Sculpture

“Sculpting comes naturally to me, it is a second nature”. One could say that Louis Stettner always sculpted. His deep interest in the shape of things and more particularly that of the human figure is present in all his work. In 1948, thanks to the G.I. Bill, the American financing program to train former soldiers, he took lessons in Paris from the famous sculptor, Ossip Zadkine at his atelier in the 6th arrondissement. However, it is at the end of the 1960s, once installed in his own studio, that Stettner was able, in parallel to photography, to devote himself fully to the activity of sculpture which was so essential to him. Then, mother goddesses, totemic figures and dancing men came to spring from the folds and convolutions of earth and bronze, cheerfully playing on the edge of grotesque and sublime.

Painting

Color and painting enriched Louis Stettner’s creative works beginning at the end of the 1990s.

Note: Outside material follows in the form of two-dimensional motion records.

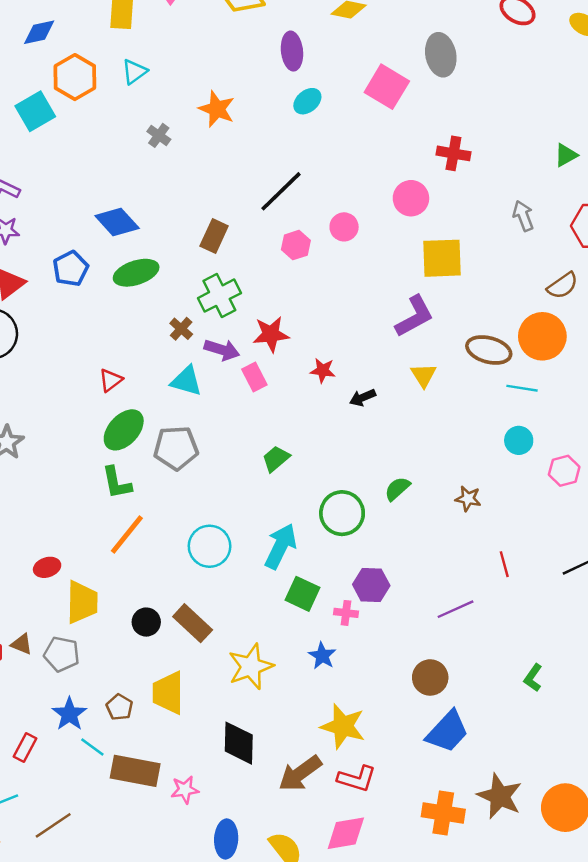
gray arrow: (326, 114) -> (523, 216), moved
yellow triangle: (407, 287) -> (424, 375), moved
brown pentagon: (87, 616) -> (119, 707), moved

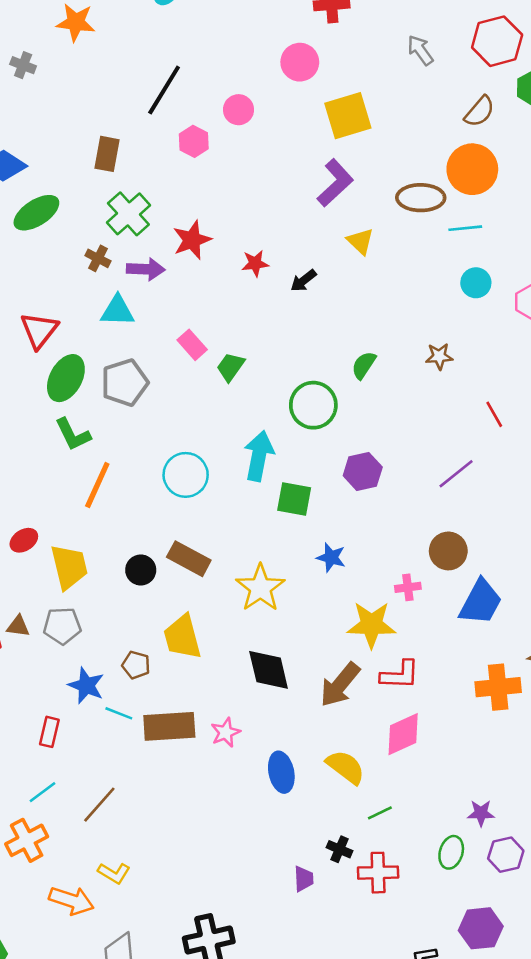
pink rectangle: (254, 377) -> (192, 345), moved
red triangle: (111, 380) -> (39, 330), size x1.5
pink cross: (346, 613) -> (408, 587), moved

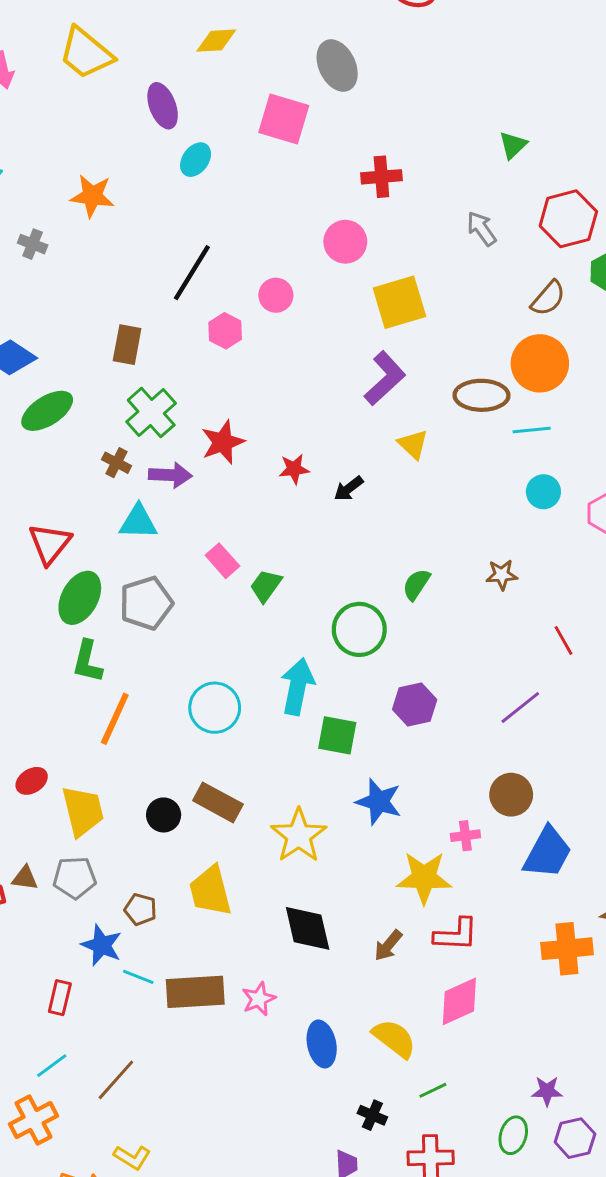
green L-shape: (73, 434) -> (87, 661), turned 39
blue star: (331, 557) -> (379, 802), size x1.4
brown pentagon: (136, 665) -> (140, 909), moved
brown arrow: (340, 685) -> (388, 945), size x0.6
black cross: (340, 849) -> (372, 1115), moved

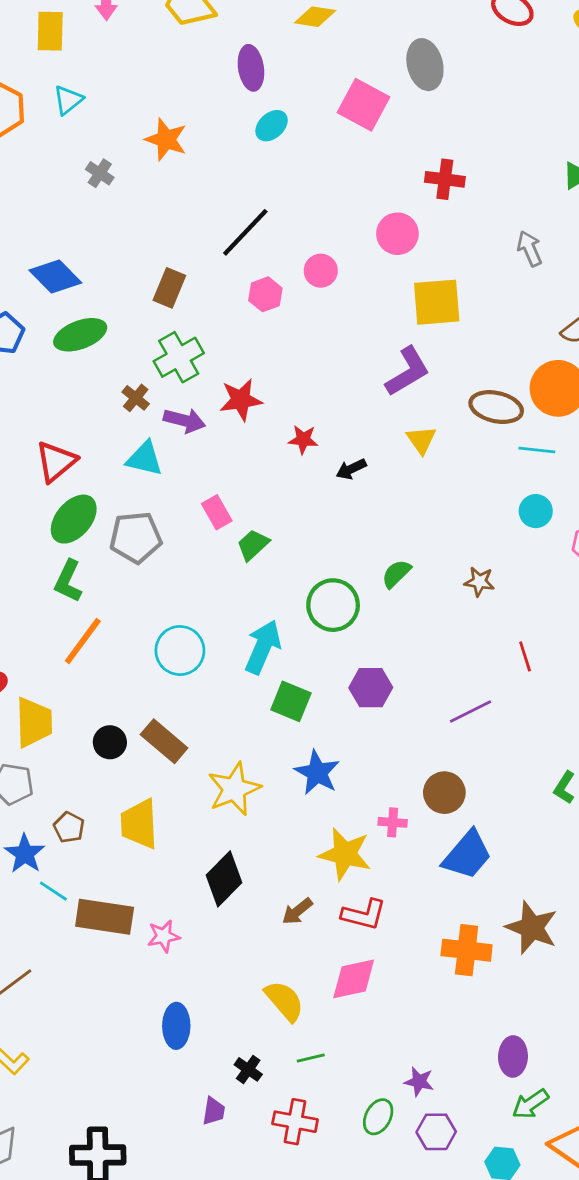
black diamond: (308, 928) -> (224, 879), turned 46
blue ellipse: (322, 1044) -> (176, 1026), moved

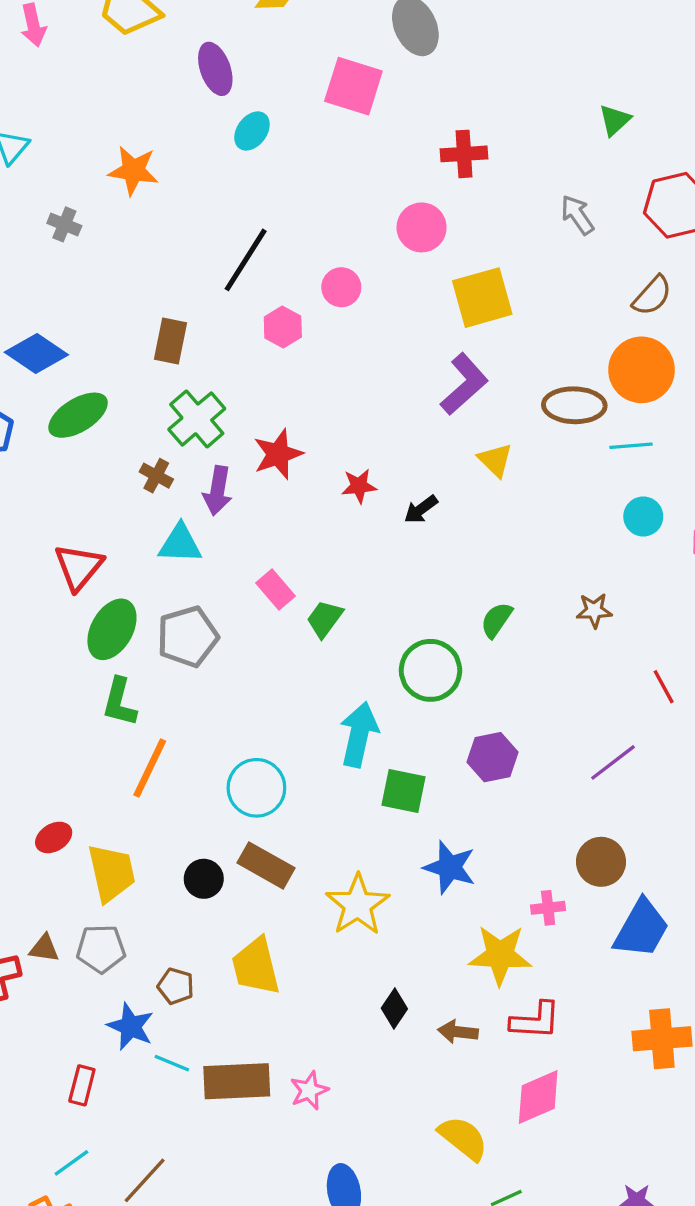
purple arrow: (184, 420) -> (218, 491), turned 96
cyan circle: (180, 651) -> (256, 788), moved
black diamond: (224, 879) -> (394, 1009), moved, size x0.6
brown arrow: (297, 911) -> (458, 1032), turned 56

It was around the same time that he began his color photographic work series taken in New York. He integrated heterogeneous sources of inspiration, boldly picking from the history of art from Breughel to Matisse, up to the primitive arts that he collected. Louis Stettner makes no hierarchy of genres. He prefered to capture the essence of the world around him, inviting the viewer to be fully aware of the present moment.

Drawing

An inclination to draw first appeared in Louis Stettner’s earliest journals: linear shapes taking the form of faces began to appear in corners or margins of pages, eventually  over time, a practice that transformed itself into an art form in its own right. As in his photographs, he liked close-up framing and chose the human figure as a main subject. In the drawings, characters are most often naked and seen from the front. The sinuous lines drawn in pencil or charcoal with a lively and assertive gesture are integrated, from 1990 on, in his photographic collages – in the spirit of the Cobra movement. At the end of his life, Louis Stettner practiced drawing more and more, tirelessly seeking to capture what is universal in us as an inexhaustible flow of vital energy.